Safe Problems: More Simple Solutions

Safe Lock Problems
Electronic/Digital Safe Locks

At least once a week, but usually more often, someone calls and tells me their safe's push-button combination lock won't open when they enter the combination.

When asked, they're positive they have the correct combination.


The Most Common Solution:
Try a new battery first (or batteries, if your lock uses more than one). The best and perhaps most easily available batteries for electronic safe locks will be Eveready Energizers or Duracell.

Other battery brands might be just fine for plenty of other battery-powered items, but trust me on this, in a safe lock you want to use either the Energizer or Duracell brands.

Did I say "new" battery? I'm pretty sure I did. Don't be a dummy, okay? Quite often after telling a caller to try a new battery they call back and report that a new battery didn't do the trick, can I please hurry over and get their safe open?


When I arrive, it often turns out that one of two things has happened:

1) Instead of installing new batteries, they rummaged around and found a "different" battery sitting in a drawer somewhere. Though it was the recommended brand, it wasn't "new," it was just a different battery.

Once again, this time in English: "New" battery means take yourself out to the store and buy a BRAND NEW BATTERY, one that's still in the factory package.

In such cases when I install NEW batteries while they watch, then try the combination, it miraculously works for me. The safe owner is relieved and happy. That is, until he or she sees the price on my invoice and realizes these were the most expensive batteries they ever bought, and the whole episode could have been avoided by following my simple directions.

2) Or, when I arrive and check out the battery compartment, sure enough, I find fresh new batteries, but they're not the brand I advised getting.

When I mention this, I get the lame reply "these were all the store had," or "I know they're not what you told me to get, but we had these new ones here already."

I tell people to get specific battery brands for a reason, and it's not because I own stock in the companies. It's because very often other battery brands will work erratically or not at all.

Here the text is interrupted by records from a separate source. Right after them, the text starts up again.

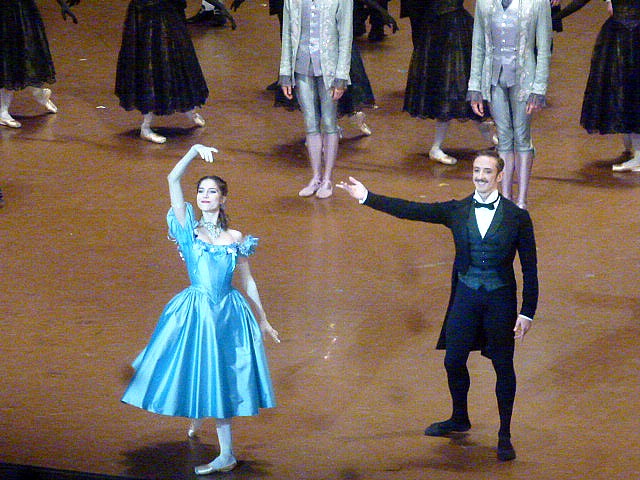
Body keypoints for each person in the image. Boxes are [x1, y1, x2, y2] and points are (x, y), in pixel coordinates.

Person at [337, 152, 539, 462]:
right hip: (466, 298)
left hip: (499, 302)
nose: (480, 176)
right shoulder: (457, 210)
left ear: (500, 176)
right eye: (477, 170)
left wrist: (527, 312)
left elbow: (530, 268)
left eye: (487, 171)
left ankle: (504, 435)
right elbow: (413, 210)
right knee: (453, 361)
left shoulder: (517, 217)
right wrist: (366, 197)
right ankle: (460, 417)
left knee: (503, 366)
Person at [121, 145, 280, 475]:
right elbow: (172, 179)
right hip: (198, 312)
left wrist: (263, 319)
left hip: (229, 314)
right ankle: (208, 430)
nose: (205, 196)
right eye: (201, 191)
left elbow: (248, 280)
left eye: (212, 191)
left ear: (223, 198)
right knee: (199, 367)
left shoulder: (235, 237)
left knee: (221, 375)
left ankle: (226, 454)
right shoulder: (188, 230)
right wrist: (193, 150)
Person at [467, 0, 552, 209]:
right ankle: (505, 198)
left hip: (524, 78)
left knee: (522, 136)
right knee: (503, 136)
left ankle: (521, 200)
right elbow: (478, 45)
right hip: (493, 78)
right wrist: (475, 86)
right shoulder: (484, 2)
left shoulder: (537, 3)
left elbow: (544, 48)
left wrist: (539, 88)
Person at [403, 0, 498, 166]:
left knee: (463, 80)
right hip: (444, 28)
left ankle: (481, 124)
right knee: (450, 83)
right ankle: (438, 145)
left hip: (448, 25)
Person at [553, 0, 640, 172]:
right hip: (622, 35)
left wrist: (555, 19)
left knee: (631, 92)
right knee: (625, 92)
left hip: (629, 37)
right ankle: (634, 150)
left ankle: (638, 155)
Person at [279, 0, 353, 199]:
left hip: (329, 68)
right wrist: (285, 72)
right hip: (301, 67)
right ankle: (315, 177)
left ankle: (327, 179)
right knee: (310, 123)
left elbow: (346, 36)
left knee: (329, 122)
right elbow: (287, 34)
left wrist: (341, 75)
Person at [115, 0, 209, 144]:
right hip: (148, 11)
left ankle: (189, 108)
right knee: (150, 63)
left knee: (180, 56)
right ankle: (146, 126)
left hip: (169, 9)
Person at [0, 0, 79, 129]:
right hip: (11, 11)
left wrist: (61, 4)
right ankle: (6, 107)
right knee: (9, 55)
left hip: (21, 9)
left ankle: (35, 92)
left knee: (21, 53)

You don't have to follow free advice you get on the phone. You do have to pay if you don't follow free advice and instead insist on a service visit . . . even if they just do what you could have done a lot more cheaply yourself.

Make a resolution:
If your safe lock uses batteries, find out where they are (usually inside the keypad), and change them on a regular basis. Every six months minimum, more often if you use your safe frequently.

Don't tell the service technician "nobody ever told me to change batteries," or "I didn't know it used batteries," or "I couldn't find the batteries."
safecracker

Comments

And to add to the Instructions for Dummies series: "new battery" also means that it hasn't expired (check the date on it or the packaking). I've seen one idiot pull out a 10-ish year old battery and claim it's new because "it is still in factory packaging!"